● **Task statement**: Recast the data entries below as a JSON list of strings with one string per line. Skip blank lines and leave the pictures out.

Data entries
________________

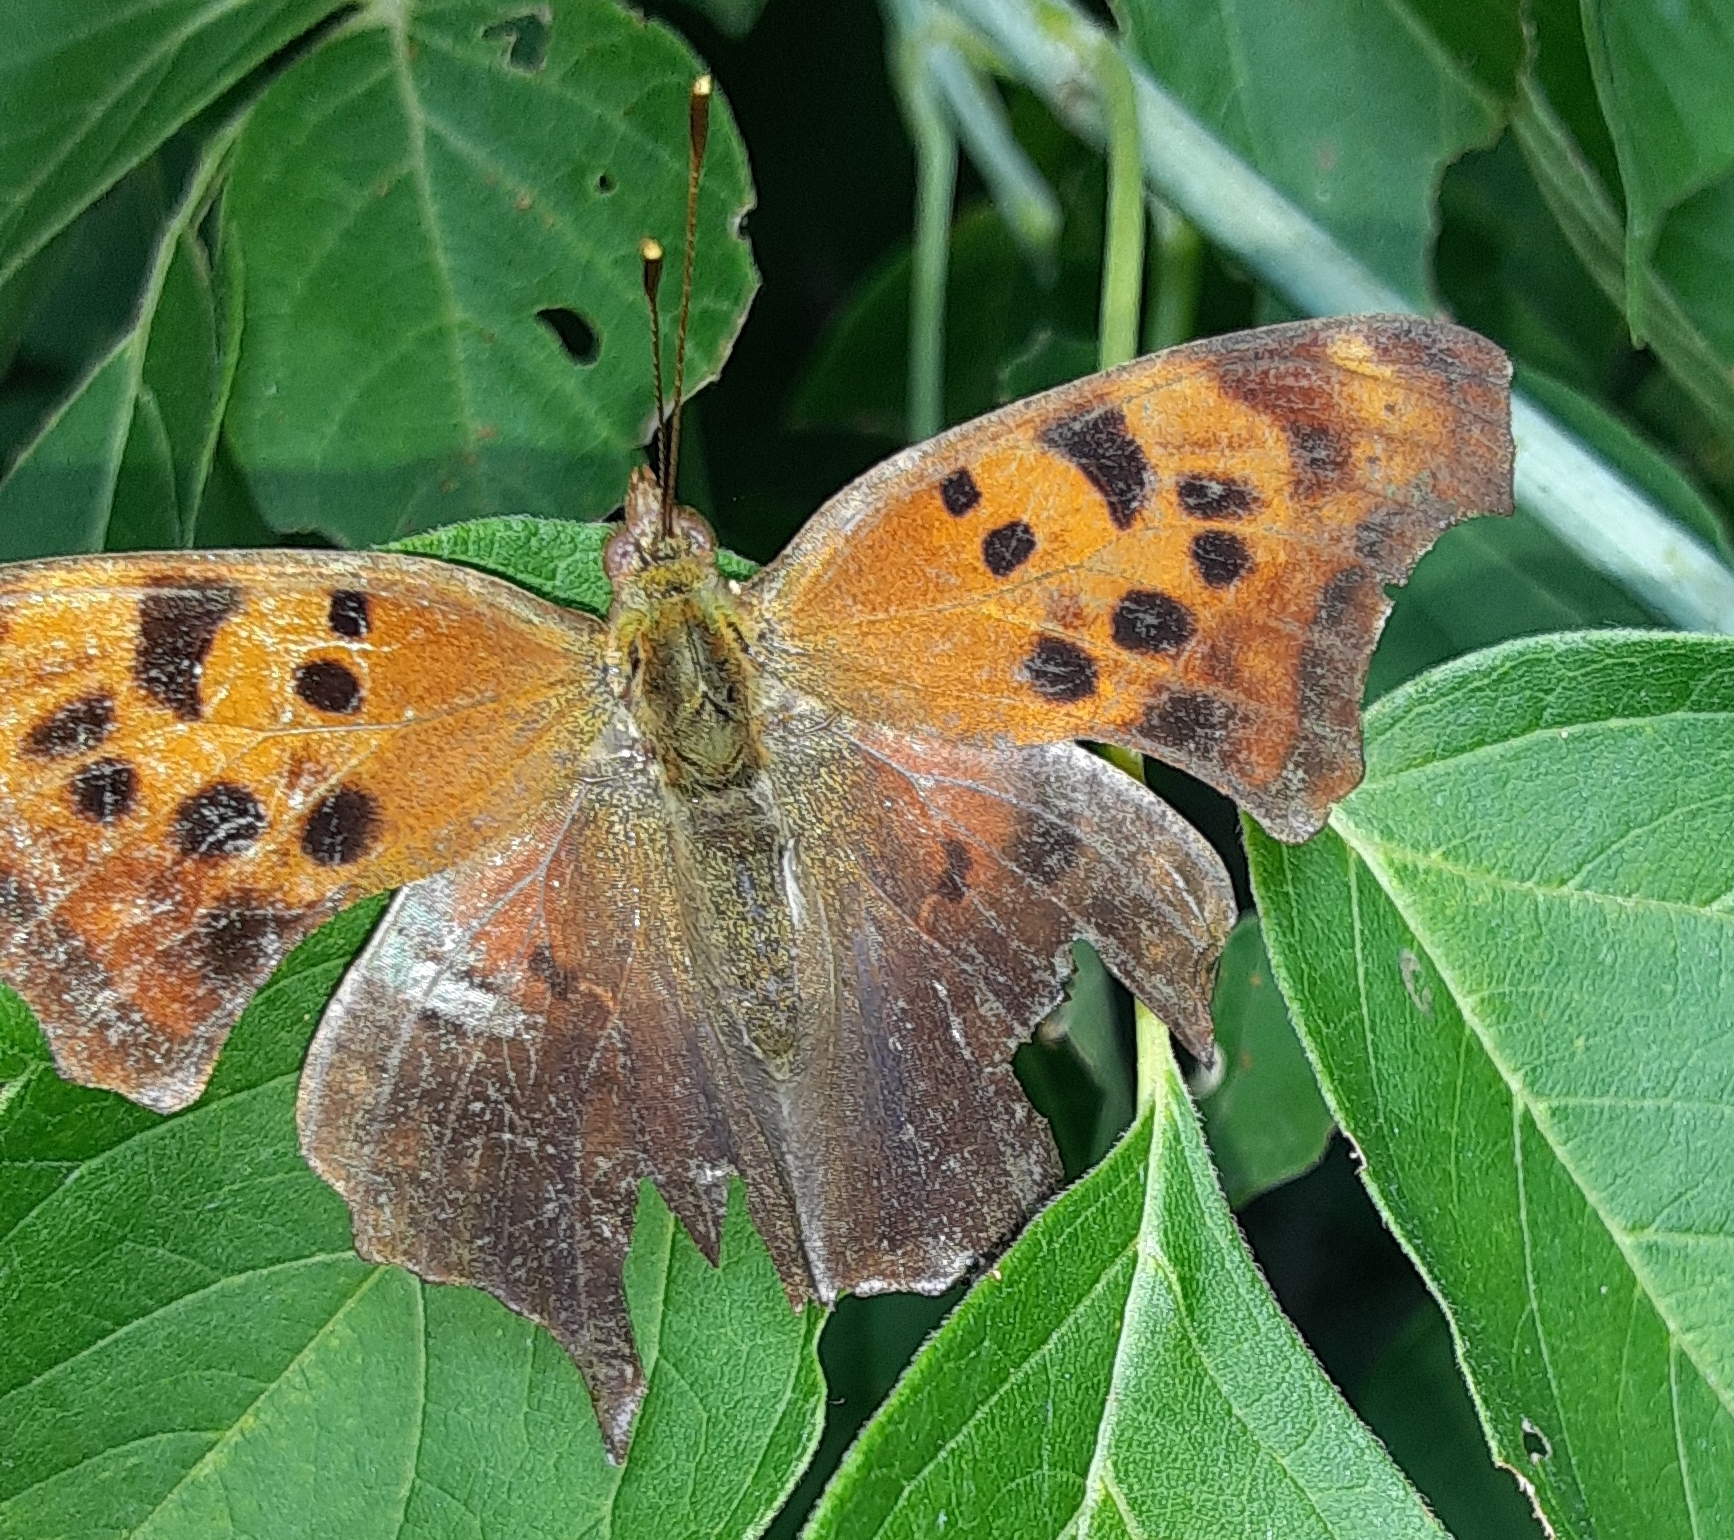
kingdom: Animalia
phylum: Arthropoda
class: Insecta
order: Lepidoptera
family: Nymphalidae
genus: Polygonia
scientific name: Polygonia interrogationis
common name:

________________

● **Completed task**:
[
  "kingdom: Animalia",
  "phylum: Arthropoda",
  "class: Insecta",
  "order: Lepidoptera",
  "family: Nymphalidae",
  "genus: Polygonia",
  "scientific name: Polygonia interrogationis",
  "common name:"
]